I say yes. Despite it all, she's his sister. Her behavior toward you is telling. If I were you I wouldn't trust her as far as I could throw her. For all you know, she's still relaying messages to him from your conversations, and I'm sorry with all you've been through with him? That's not something you want. He and his entire family need to be CUT OFF from any contact from you. Don't give them anything else to hurt you with, they've done enough.

Her actions and treatment of you say it all. She's not as loyal a friend to you as she is her brothers sister. Cut her off.


----------



## that_girl (Jul 6, 2011)

I think you may be using her to feel close to him still. 

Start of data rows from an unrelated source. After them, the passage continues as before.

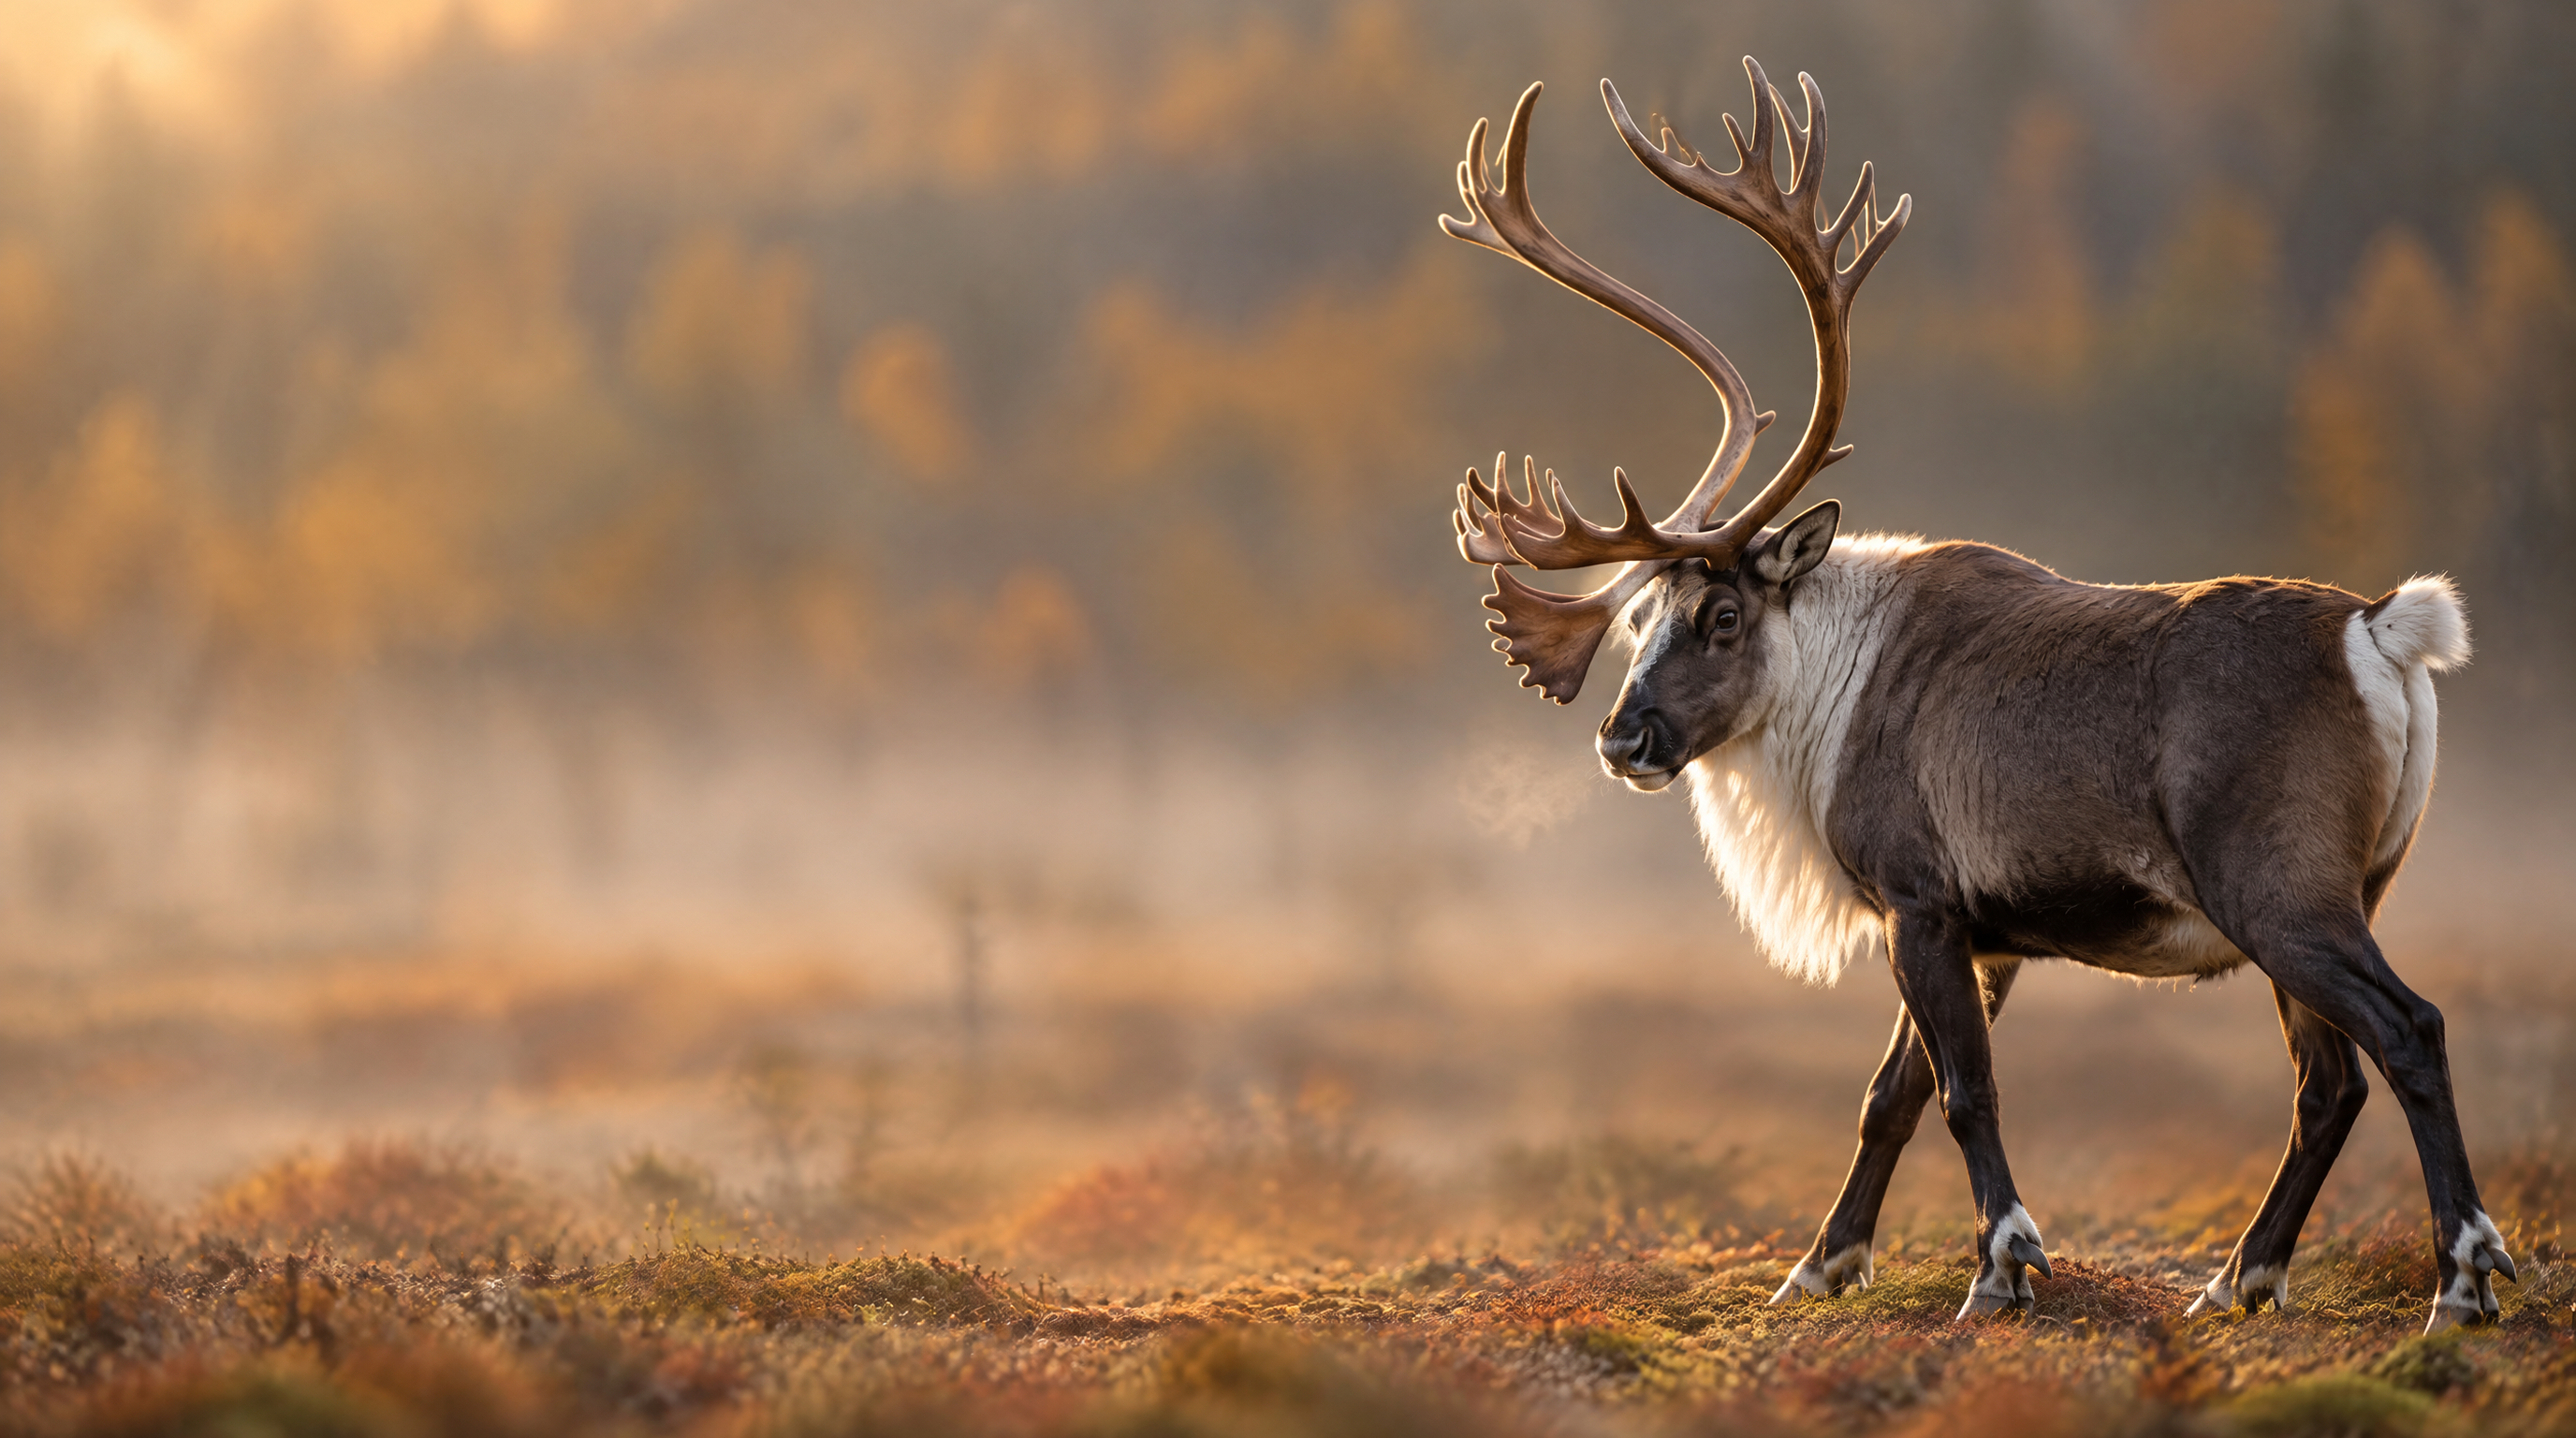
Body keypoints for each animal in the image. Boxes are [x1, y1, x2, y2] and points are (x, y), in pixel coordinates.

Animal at [1440, 61, 2512, 1332]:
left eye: (1723, 615)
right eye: (1636, 618)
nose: (1623, 737)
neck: (1824, 703)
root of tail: (2382, 630)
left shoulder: (1915, 900)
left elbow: (1961, 1094)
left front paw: (2002, 1265)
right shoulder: (1982, 932)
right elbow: (1890, 1095)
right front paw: (1819, 1267)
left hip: (2282, 891)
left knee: (2406, 1032)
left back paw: (2461, 1277)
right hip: (2353, 890)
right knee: (2327, 1079)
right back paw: (2237, 1279)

Let her go...there are other awesome people out there to befriend. Cut the ties.


----------



## Almostrecovered (Jul 14, 2011)

I'd even question her motivations as you stated there is an intense rivalry. She may be using you to stick it her brother and parents
_Posted via Mobile Device_


----------



## Undertheradar (May 11, 2011)

Let go
Move on

What part of "trouble" don't you understand?

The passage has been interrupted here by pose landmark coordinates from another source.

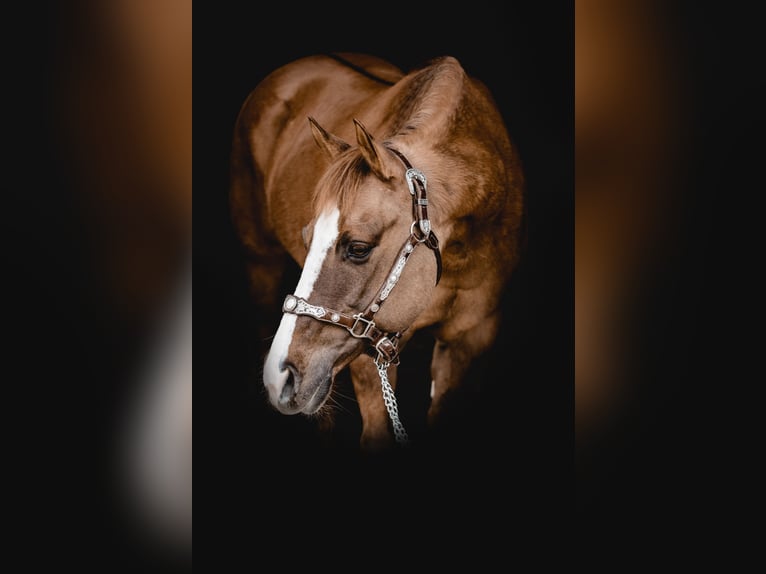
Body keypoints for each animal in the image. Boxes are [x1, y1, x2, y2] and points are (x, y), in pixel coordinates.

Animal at [230, 53, 524, 449]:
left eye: (358, 248)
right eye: (308, 238)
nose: (281, 378)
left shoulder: (469, 342)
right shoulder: (372, 357)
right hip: (260, 265)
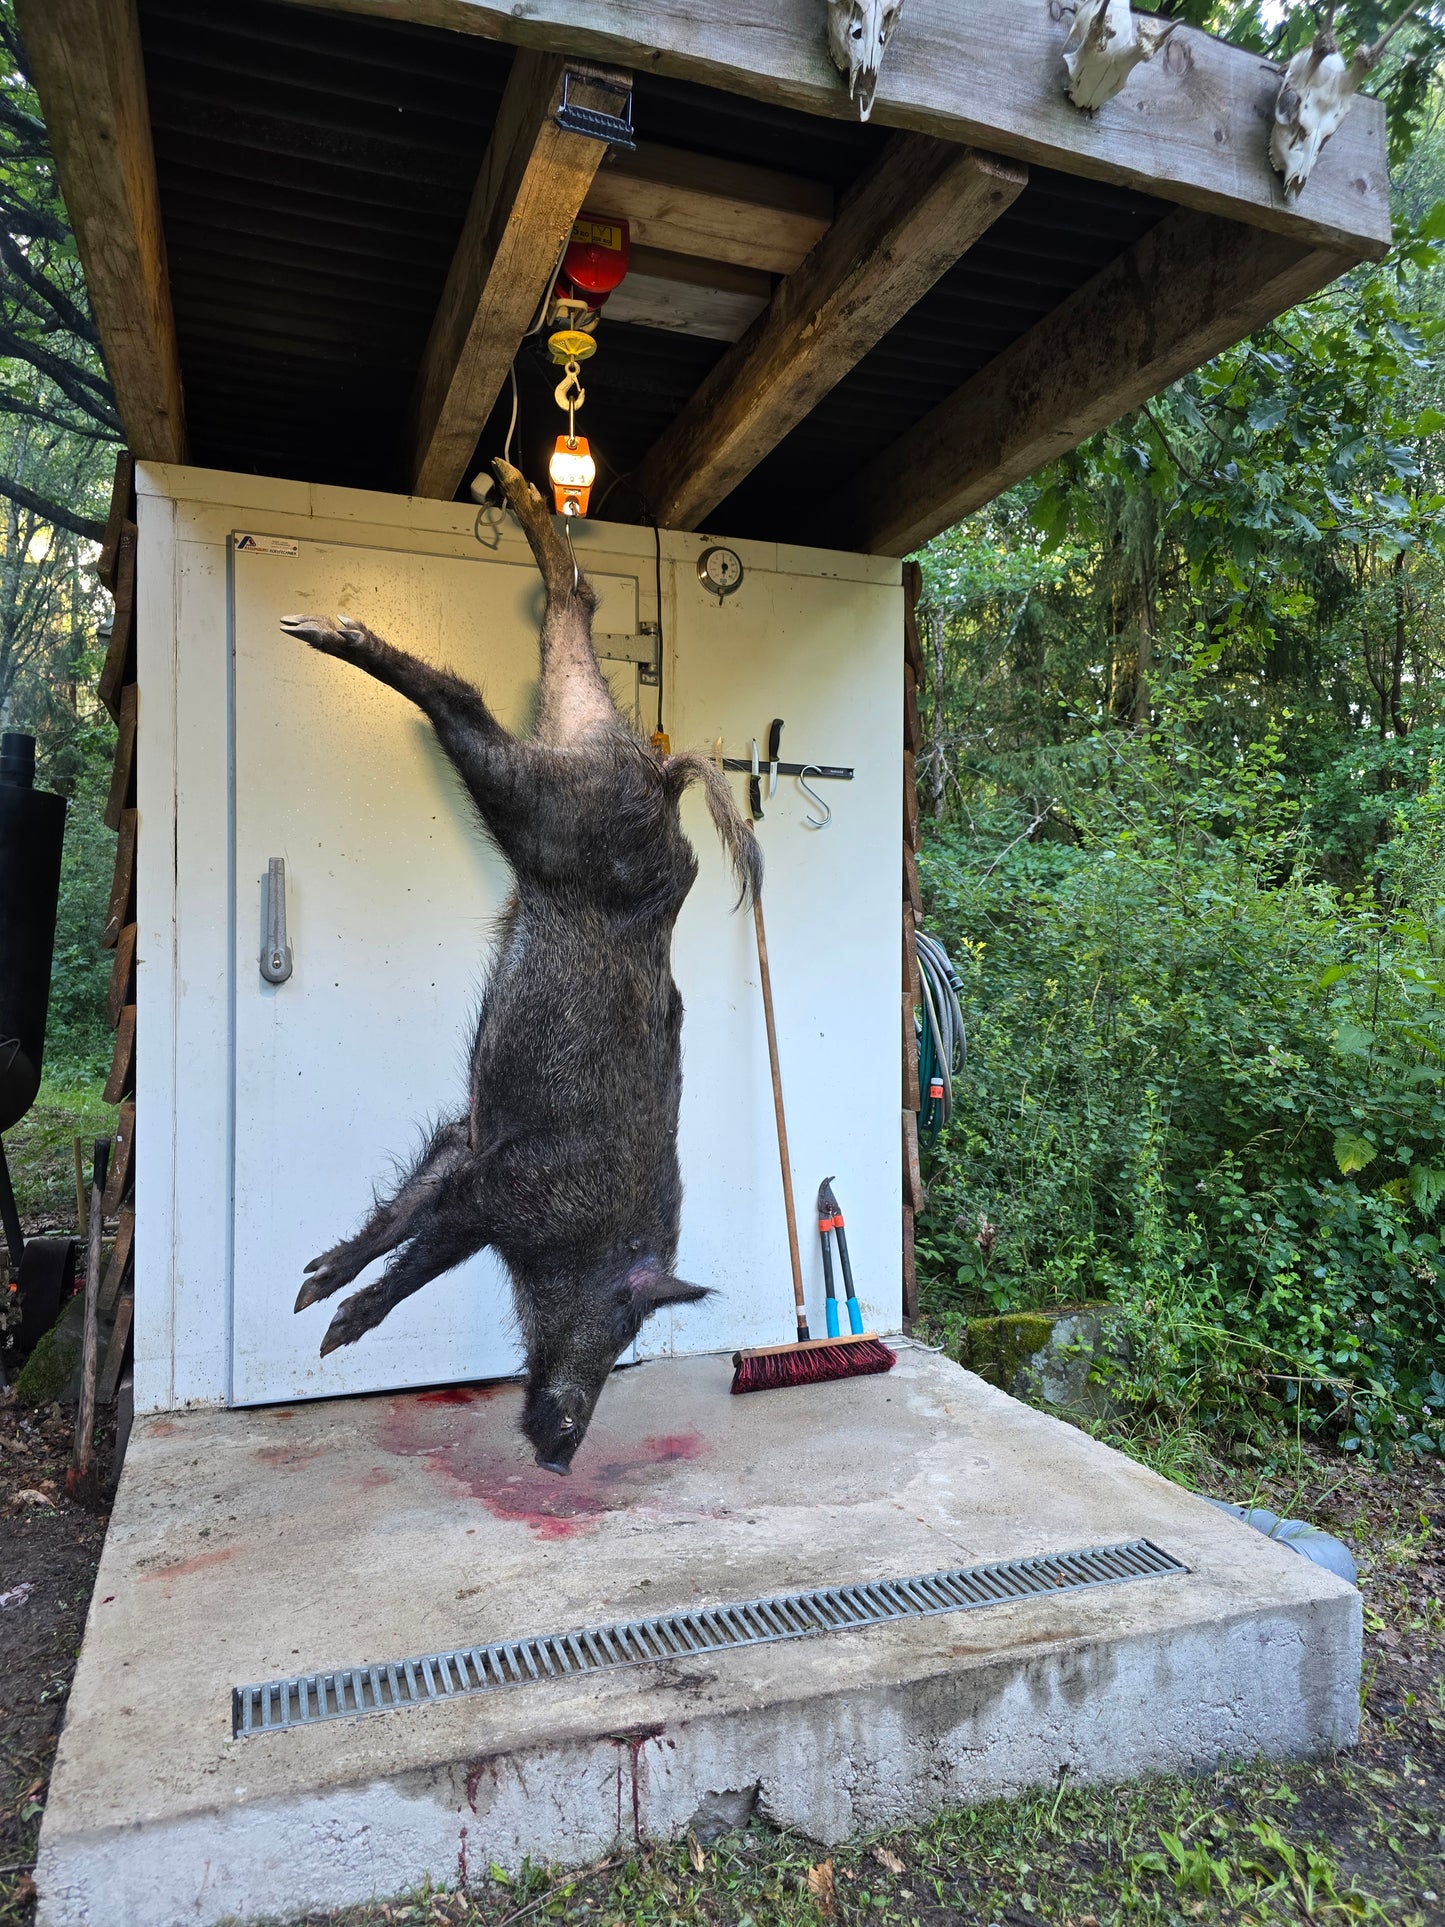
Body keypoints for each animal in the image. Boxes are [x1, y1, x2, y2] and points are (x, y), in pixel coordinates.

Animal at [279, 460, 760, 1474]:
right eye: (622, 1322)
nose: (559, 1457)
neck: (585, 1237)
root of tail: (653, 772)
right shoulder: (504, 1188)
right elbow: (421, 1255)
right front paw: (328, 1322)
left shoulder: (466, 1144)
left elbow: (402, 1224)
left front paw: (310, 1292)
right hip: (547, 805)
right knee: (461, 698)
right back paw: (322, 628)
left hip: (570, 728)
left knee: (571, 608)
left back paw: (515, 493)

He and anyone associated with him, respresents trouble for you.

Move on. He did you a favor.


----------



## lisa3girls (Apr 6, 2011)

Undertheradar said:


> Let go
> Move on
> 
> What part of "trouble" don't you understand?
> ...


I couldn't agree more... cut it off, start again, you will heal faster.


----------



## TwoDogs (Jul 29, 2011)

that_girl said:


> I think you may be using her to feel close to him still.


This. Or to hear gossip about how badly his life is going now.

Do you really want this much drama in your life? I like to feel safe with my friends, not wondering when they are going to humiliate me next.


----------